# [EXERCISE GOAL]
Reproduce exactly, from the data that follows, the line with "left hip: (1078, 422)", the line with "left elbow: (851, 526)", and every line that lies between them.

# [PROVIDED INFORMATION]
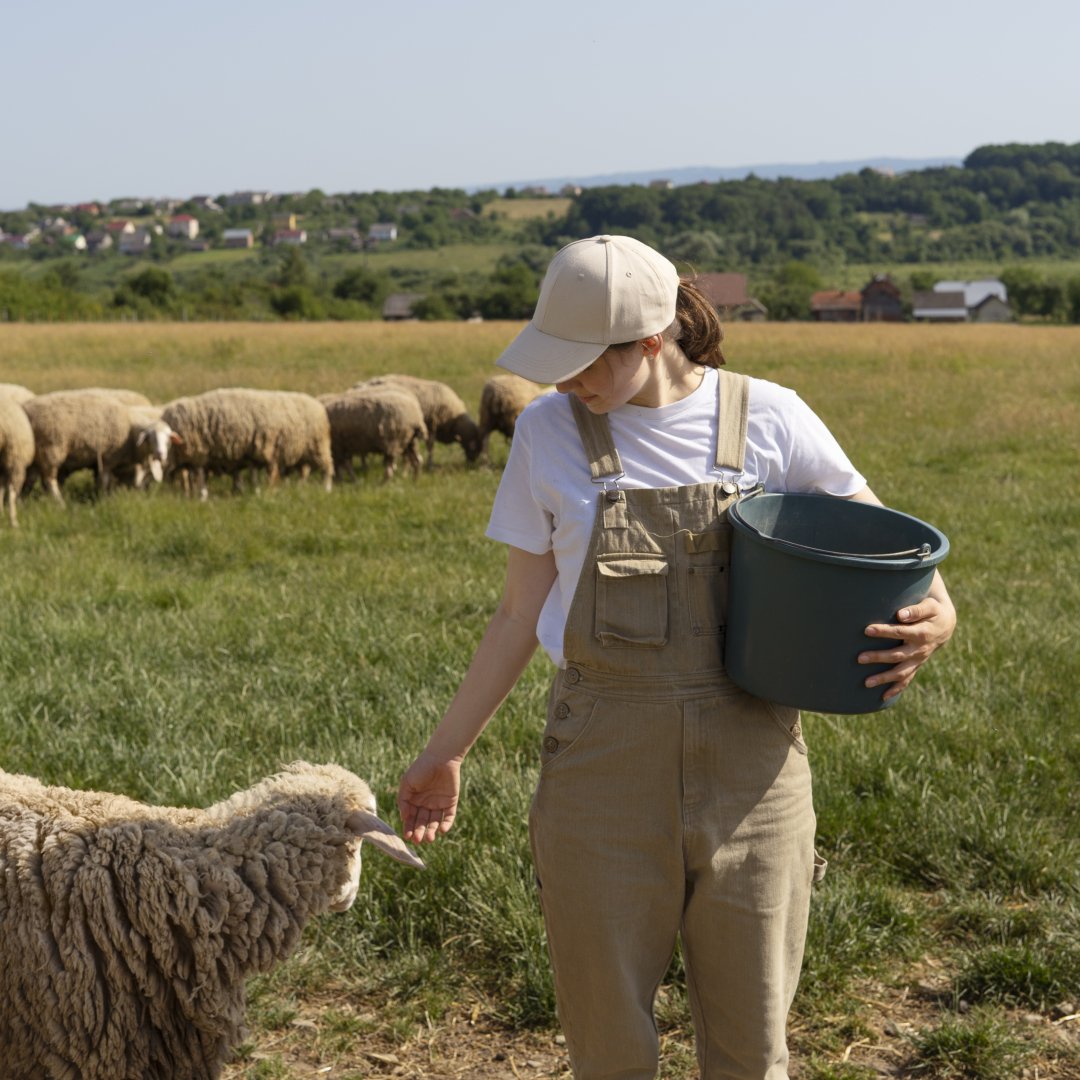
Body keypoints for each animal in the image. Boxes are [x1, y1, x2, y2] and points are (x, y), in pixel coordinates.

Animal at [159, 388, 332, 501]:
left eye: (168, 440)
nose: (161, 456)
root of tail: (318, 405)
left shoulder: (200, 453)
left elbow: (201, 476)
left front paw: (202, 496)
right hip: (303, 451)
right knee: (303, 471)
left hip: (317, 446)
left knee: (327, 468)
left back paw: (326, 489)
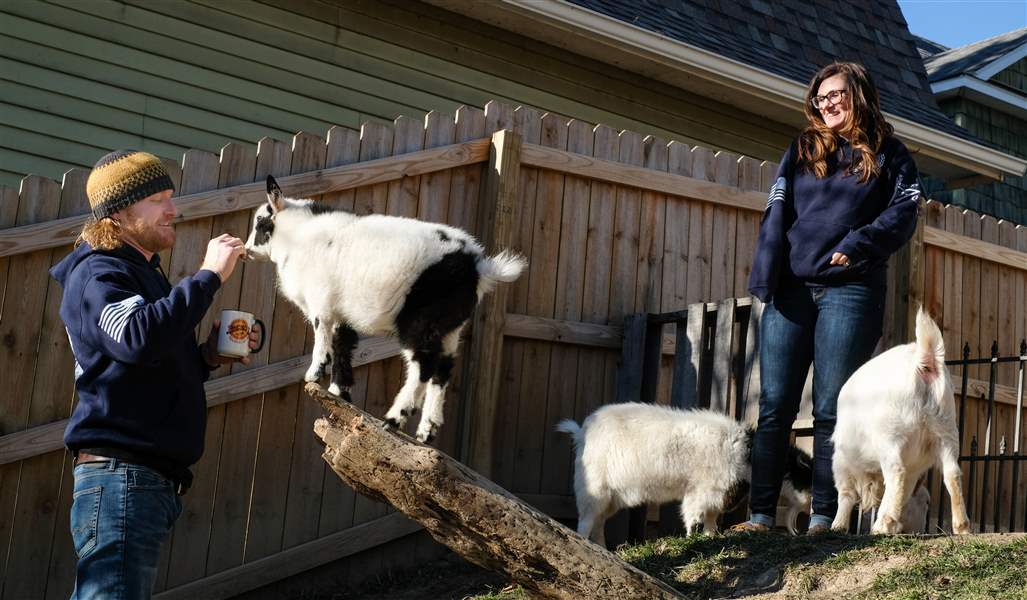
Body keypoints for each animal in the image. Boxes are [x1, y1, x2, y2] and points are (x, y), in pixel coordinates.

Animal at [244, 175, 526, 443]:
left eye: (261, 223)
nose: (246, 251)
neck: (298, 236)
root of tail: (476, 267)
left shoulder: (321, 304)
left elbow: (323, 340)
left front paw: (314, 375)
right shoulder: (341, 312)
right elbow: (343, 344)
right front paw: (339, 392)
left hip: (420, 321)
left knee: (424, 364)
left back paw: (394, 418)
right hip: (448, 326)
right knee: (443, 369)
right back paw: (427, 430)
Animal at [830, 308, 970, 535]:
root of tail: (925, 361)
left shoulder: (841, 462)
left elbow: (846, 494)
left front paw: (838, 526)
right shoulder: (916, 468)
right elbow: (903, 493)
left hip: (890, 433)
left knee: (896, 471)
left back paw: (880, 525)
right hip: (946, 429)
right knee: (952, 473)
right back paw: (962, 527)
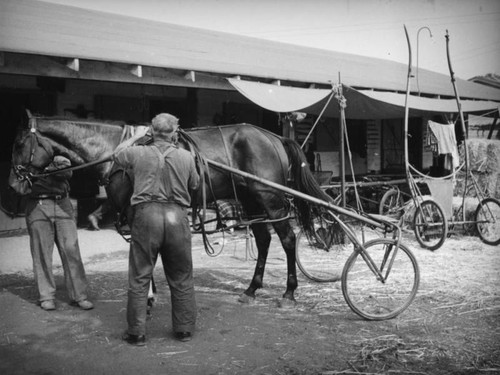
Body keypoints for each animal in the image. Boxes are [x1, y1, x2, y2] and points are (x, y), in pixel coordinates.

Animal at [8, 114, 332, 306]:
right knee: (264, 241)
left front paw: (148, 294)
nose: (13, 183)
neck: (117, 152)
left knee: (287, 240)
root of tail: (274, 137)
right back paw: (252, 289)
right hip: (253, 201)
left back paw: (289, 292)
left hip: (271, 200)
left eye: (20, 142)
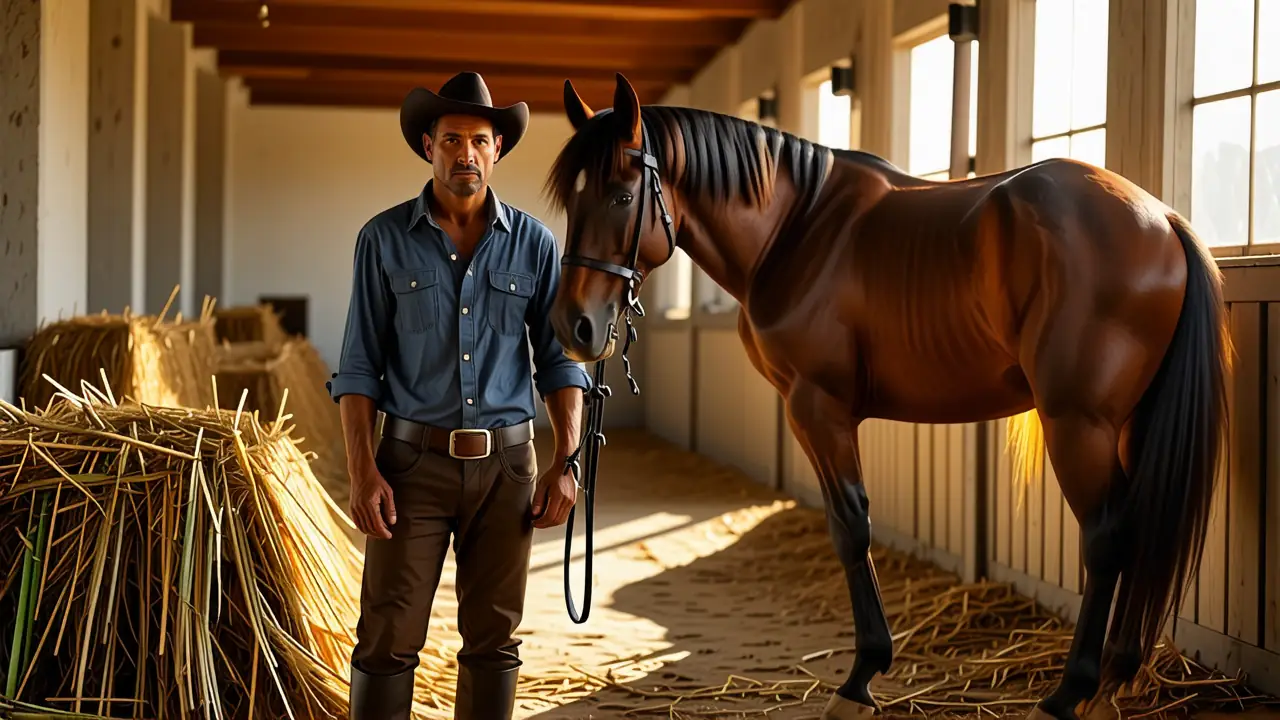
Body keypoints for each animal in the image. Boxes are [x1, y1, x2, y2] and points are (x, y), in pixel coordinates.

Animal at [543, 73, 1231, 720]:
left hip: (1078, 422)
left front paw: (860, 678)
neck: (797, 230)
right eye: (571, 200)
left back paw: (1070, 693)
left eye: (622, 196)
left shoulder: (817, 407)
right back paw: (1113, 681)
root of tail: (1162, 221)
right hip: (1128, 422)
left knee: (1106, 536)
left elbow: (851, 526)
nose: (574, 327)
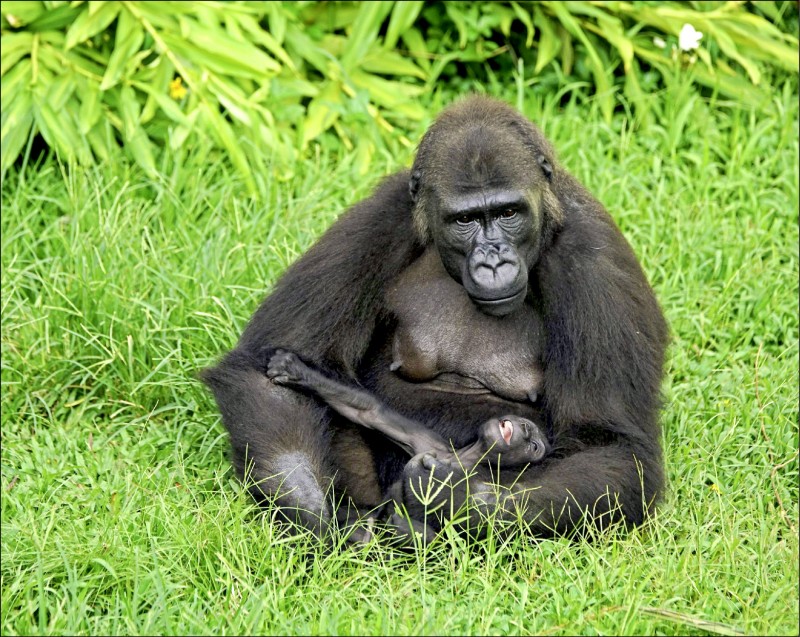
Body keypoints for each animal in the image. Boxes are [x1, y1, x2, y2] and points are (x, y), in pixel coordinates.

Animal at [268, 348, 552, 468]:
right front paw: (296, 371)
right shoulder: (427, 442)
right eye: (528, 431)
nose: (526, 429)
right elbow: (370, 412)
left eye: (534, 446)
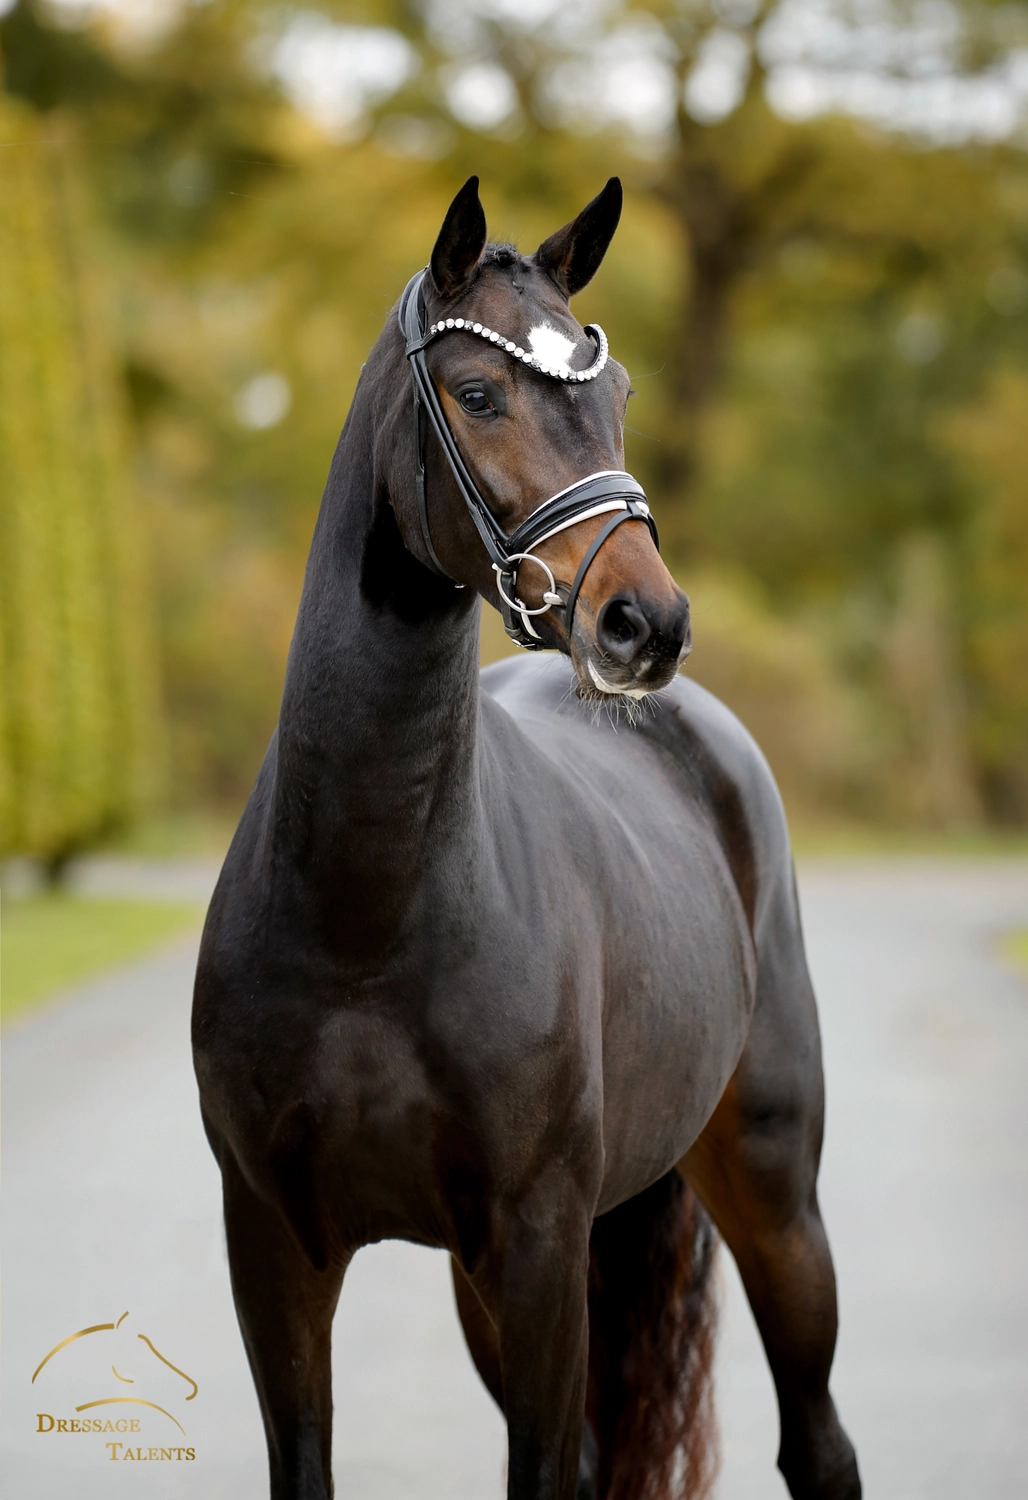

# [TASK OUTPUT]
left hip: (1078, 422)
left front paw: (860, 678)
neck: (797, 230)
right eye: (571, 200)
left back paw: (1070, 693)
left eye: (622, 196)
left shoulder: (817, 407)
right back paw: (1113, 681)
root of tail: (1162, 221)
right hip: (1128, 422)
left knee: (1106, 536)
left elbow: (851, 526)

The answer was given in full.